Авторитаризм и демократия - страница 11
. В данном случае обозначился глубокий разрыв между формально демократическими конституционными институтами западной модели и их реальным воплощением в условиях восточного государства с несформировавшейся социальной структурой и отсталыми производительными силами.
На Кубе правительство Фульхенсиа Батисты, захватившего власть в марте 1952 года, уже месяц спустя опубликовало новый Основной закон. Это вызвало широкое возмущение, поскольку первоначально диктатор пообещал соблюдать демократическую Конституцию Кубы 1940 года (приостановив, правда, ряд ее норм). Батиста продолжал править еще семь лет, ссылаясь на опубликованный им документ, который мало кто на Кубе считал полноценной конституцией. В конце концов свергнувший Батисту революционер-харизматик Фидель Кастро среди прочего пообещал возобновить действие Конституции 1940 года. Но так и не сделал этого — ему демократическая конституция также оказалась не нужна.
В Чили действие Конституции 1925 года формально было прекращено лишь семь лет спустя после военного переворота 11 сентября 1973 года. Но все эти годы она фактически не действовала из-за введенного осадного положения. Интересно отметить, что принятая в 1980 году при авторитарном режиме Пиночета новая чилийская Конституция продолжала действовать с некоторыми поправками после демонтажа режима и восстановления демократии.
В Греции новая Конституция, удовлетворяющая вкусам военного режима, была провозглашена спустя полтора года после переворота в ноябре 1968 года. Поначалу военной хунте и ее лидеру Георгиосу Попандопулосу представлялось удобным сохранить монархическую форму государства, хотя монарх уже бежал за границу. Спустя пять лет, окончательно утратив надежду на примирение с королевской семьей, хунта отменила монархию, что нашло отражение и в Конституции: Греция была провозглашена президентской республикой.

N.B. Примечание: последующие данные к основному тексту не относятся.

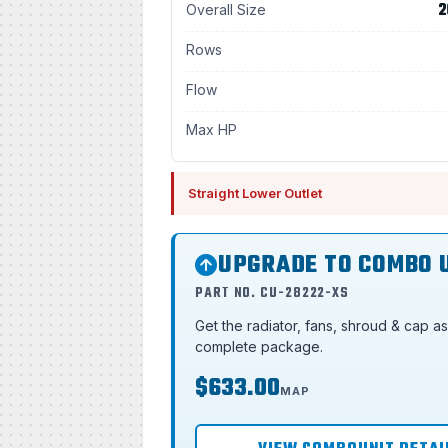
2
Overall Size
Rows
Flow
Max HP
Straight Lower Outlet
UPGRADE TO COMBO 
PART NO. CU-28222-XS
Get the radiator, fans, shroud & cap a
complete package.
$633.00
MAP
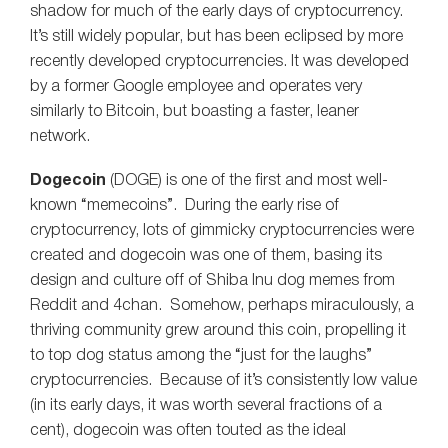
shadow for much of the early days of cryptocurrency.
It’s still widely popular, but has been eclipsed by more
recently developed cryptocurrencies. It was developed
by a former Google employee and operates very
similarly to Bitcoin, but boasting a faster, leaner
network.
Dogecoin
(DOGE) is one of the first and most well-
known “memecoins”. During the early rise of
cryptocurrency, lots of gimmicky cryptocurrencies were
created and dogecoin was one of them, basing its
design and culture off of Shiba Inu dog memes from
Reddit and 4chan. Somehow, perhaps miraculously, a
thriving community grew around this coin, propelling it
to top dog status among the “just for the laughs”
cryptocurrencies. Because of it’s consistently low value
(in its early days, it was worth several fractions of a
cent), dogecoin was often touted as the ideal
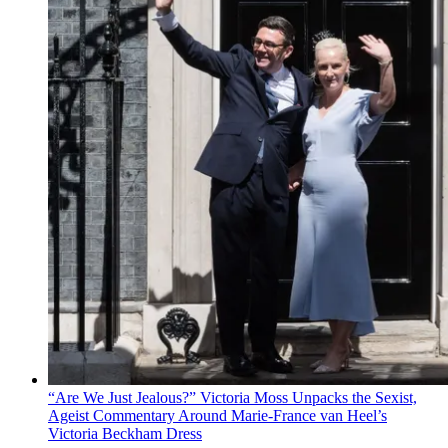
“Are We Just Jealous?” Victoria Moss Unpacks the Sexist,
Ageist Commentary Around Marie-France van Heel’s
Victoria Beckham Dress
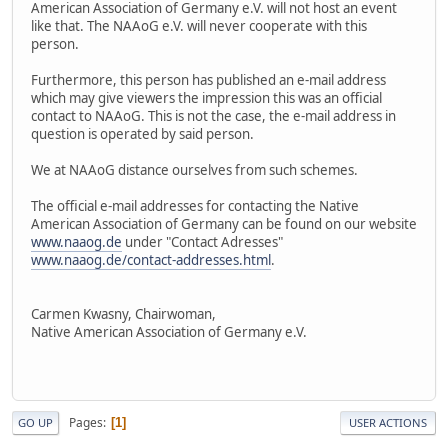
American Association of Germany e.V. will not host an event
like that. The NAAoG e.V. will never cooperate with this
person.
Furthermore, this person has published an e-mail address
which may give viewers the impression this was an official
contact to NAAoG. This is not the case, the e-mail address in
question is operated by said person.
We at NAAoG distance ourselves from such schemes.
The official e-mail addresses for contacting the Native
American Association of Germany can be found on our website
www.naaog.de
under "Contact Adresses"
www.naaog.de/contact-addresses.html
.
Carmen Kwasny, Chairwoman,
Native American Association of Germany e.V.
Pages
1
GO UP
USER ACTIONS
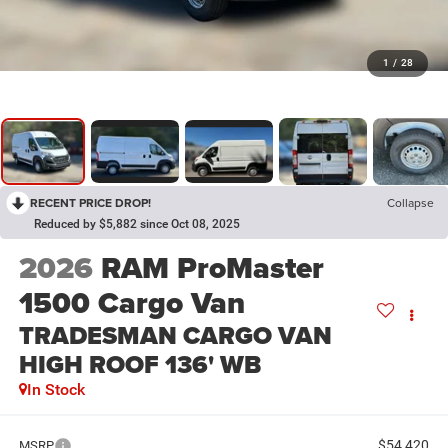
1
/
28
RECENT PRICE DROP!
Collapse
Reduced by $5,882 since Oct 08, 2025
2026
RAM ProMaster
1500 Cargo Van
TRADESMAN CARGO VAN
HIGH ROOF 136' WB
In Stock
$54,420
MSRP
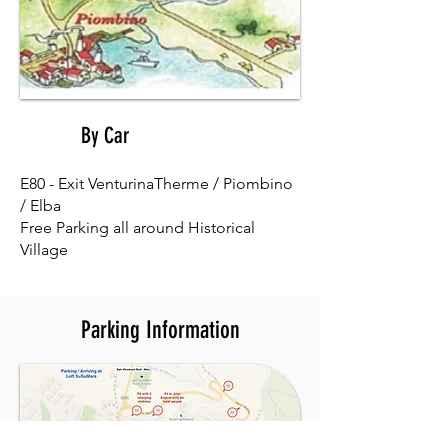
By Car
02
E80 - Exit VenturinaTherme / Piombino
/ Elba
Free Parking all around Historical
Village
Parking Information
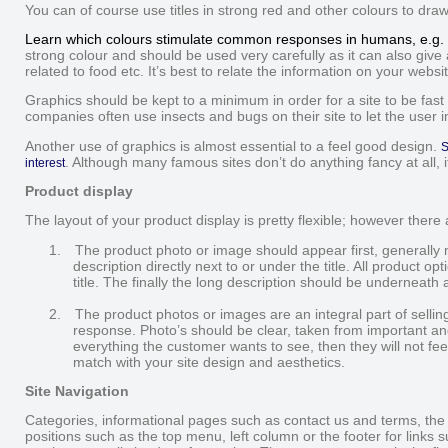
You can of course use titles in strong red and other colours to draw
Learn which colours stimulate common responses in humans, e.g. 
strong colour and should be used very carefully as it can also give 
related to food etc. It’s best to relate the information on your websi
Graphics should be kept to a minimum in order for a site to be fast
companies often use insects and bugs on their site to let the user 
Another use of graphics is almost essential to a feel good design.
S
. Although many famous sites don’t do anything fancy at all,
interest
Product display
The layout of your product display is pretty flexible; however there a
1.
The product photo or image should appear first, generally n
description directly next to or under the title. All product 
title. The finally the long description should be underneath al
2.
The product photos or images are an integral part of selli
response. Photo’s should be clear, taken from important angle
everything the customer wants to see, then they will not fe
match with your site design and aesthetics.
Site Navigation
Categories, informational pages such as contact us and terms, the
positions such as the top menu, left column or the footer for links 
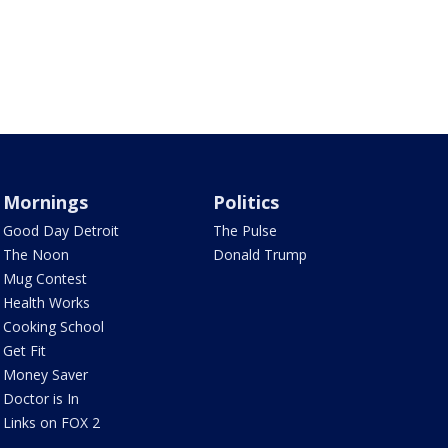
Mornings
Politics
Good Day Detroit
The Pulse
The Noon
Donald Trump
Mug Contest
Health Works
Cooking School
Get Fit
Money Saver
Doctor is In
Links on FOX 2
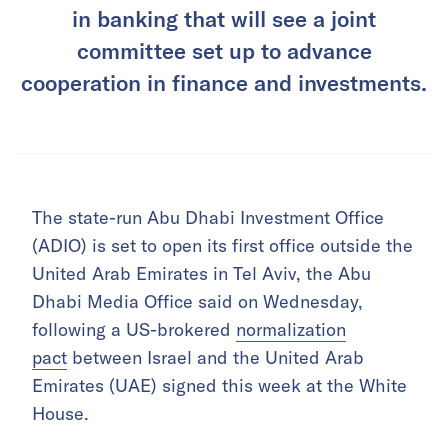
in banking that will see a joint
committee set up to advance
cooperation in finance and investments.
The state-run Abu Dhabi Investment Office
(ADIO) is set to open its first office outside the
United Arab Emirates in Tel Aviv, the Abu
Dhabi Media Office said on Wednesday,
following a US-brokered
normalization
pact
between Israel and the United Arab
Emirates (UAE) signed this week at the White
House.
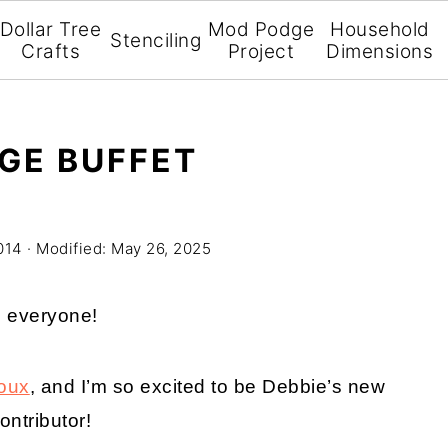
Dollar Tree
Mod Podge
Household
Stenciling
Crafts
Project
Dimensions
GE BUFFET
014
· Modified:
May 26, 2025
i everyone!
oux
, and I’m so excited to be Debbie’s new
ontributor!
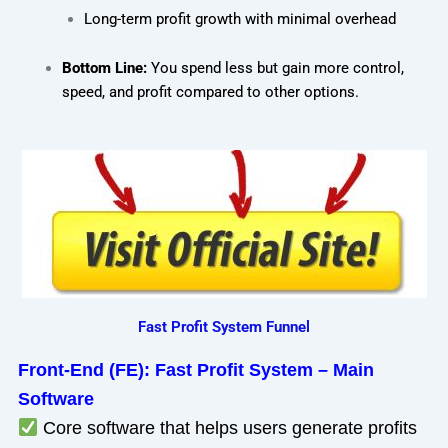
Long-term profit growth with minimal overhead
Bottom Line:
You spend less but gain more control,
speed, and profit compared to other options.
Fast Profit System Funnel
Front-End (FE): Fast Profit System – Main
Software
Core software that helps users generate profits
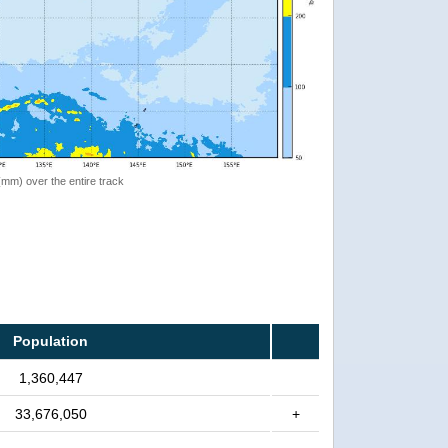
 (mm) over the entire track
Population
1,360,447
33,676,050
+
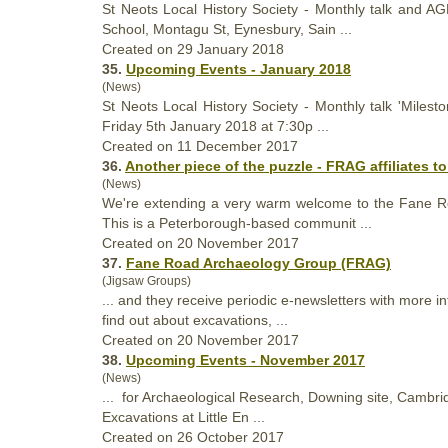
St Neots Local
History
Society - Monthly talk and AG
School, Montagu St, Eynesbury, Sain ...
Created on 29 January 2018
35.
Upcoming Events - January 2018
(News)
St Neots Local
History
Society - Monthly talk 'Milest
Friday 5th January 2018 at 7:30p ...
Created on 11 December 2017
36.
Another piece of the puzzle - FRAG affiliates t
(News)
We're extending a very warm welcome to the Fane Roa
This is a Peterborough-based communit ...
Created on 20 November 2017
37.
Fane Road Archaeology Group (FRAG)
(Jigsaw Groups)
... and they receive periodic e-newsletters with more 
find out about excavations, ...
Created on 20 November 2017
38.
Upcoming Events - November 2017
(News)
... for Archaeological Research, Downing site, Cambr
Excavations at Little En ...
Created on 26 October 2017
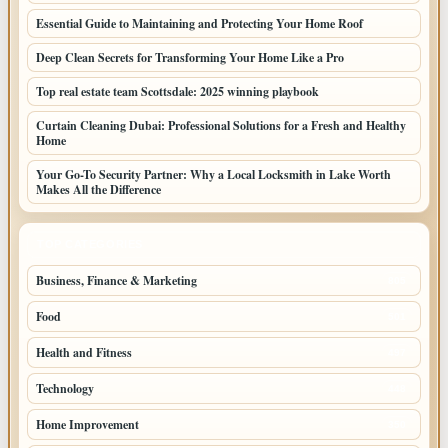
Essential Guide to Maintaining and Protecting Your Home Roof
Deep Clean Secrets for Transforming Your Home Like a Pro
Top real estate team Scottsdale: 2025 winning playbook
Curtain Cleaning Dubai: Professional Solutions for a Fresh and Healthy
Home
Your Go-To Security Partner: Why a Local Locksmith in Lake Worth
Makes All the Difference
TOP CATEGORIES
Business, Finance & Marketing
805
Food
501
Health and Fitness
497
Technology
448
Home Improvement
350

В этой связи следует сказать несколько слов о симбиозе монархии (уже ограниченной определенными конституционными рамками) и авторитарного режима. В довоенной Европе такой симбиоз возникал и в Италии в 1922 году, когда король Виктор Эммануил III назначил премьер-министром Б. Муссолини, и в Испании в 1923 году, когда король Альфонсо XIII одобрил переворот, совершенный генералом М. Примо де Риверой. В обоих случаях формировались диктатуры, исподволь подрывавшие авторитет традиционных монархий. Последние к этому времени уже утратили часть своей прежней легитимности. Но сотрудничество и в какой-то мере срастание с диктатурами сделало их еще более уязвимыми. По мере снижения популярности авторитарных правителей снижалась и значимость монархов, выглядевших декоративными фигурами при диктаторах.
Такая же участь ждала монархию в Греции после того, как король Константин опрометчиво поддержал военный переворот в марте 1967 года. Позже он изменил свою точку зрения на установленный «черными полковниками» режим и даже пытался ему оппонировать. Но это уже не сыграло особой роли. Большинство греков оказались разочарованы в монархии и в итоге выразили эти настроения в ходе референдума, определившего республиканскую форму правления в Греции.
Напротив, в Испании в феврале 1981 года король Хуан Карлос стал главной силой сопротивления путчистам, пытавшимся восстановить военную диктатуру. Демократическая (рационально-легальная, по М. Веберу) легитимность к этому времени была признана и поддержана большинством испанцев. Однако в стране было немало сторонников старого франкистского порядка. Демократия оставалась еще слабой и неустойчивой. Король же, потребовав от путчистов сложить оружие, сослался на волю испанцев, выраженную в ходе недавних парламентских выборов. По сути дела, он поделился своей легитимностью с молодой демократией. Его действия сорвали планы заговорщиков — поддержав демократию, он тем самым укрепил позиции конституционной монархии как института.
Обычно достижение устойчивости демократической легитимности является результатом длительного и сложного процесса. Пока такая демократическая устойчивость не достигнута, у разного рода кандидатов в диктаторы всегда остаются возможности для рискованных затей. И частью их благодарной аудитории обязательно становятся разуверившиеся в традиционной монархии монархисты.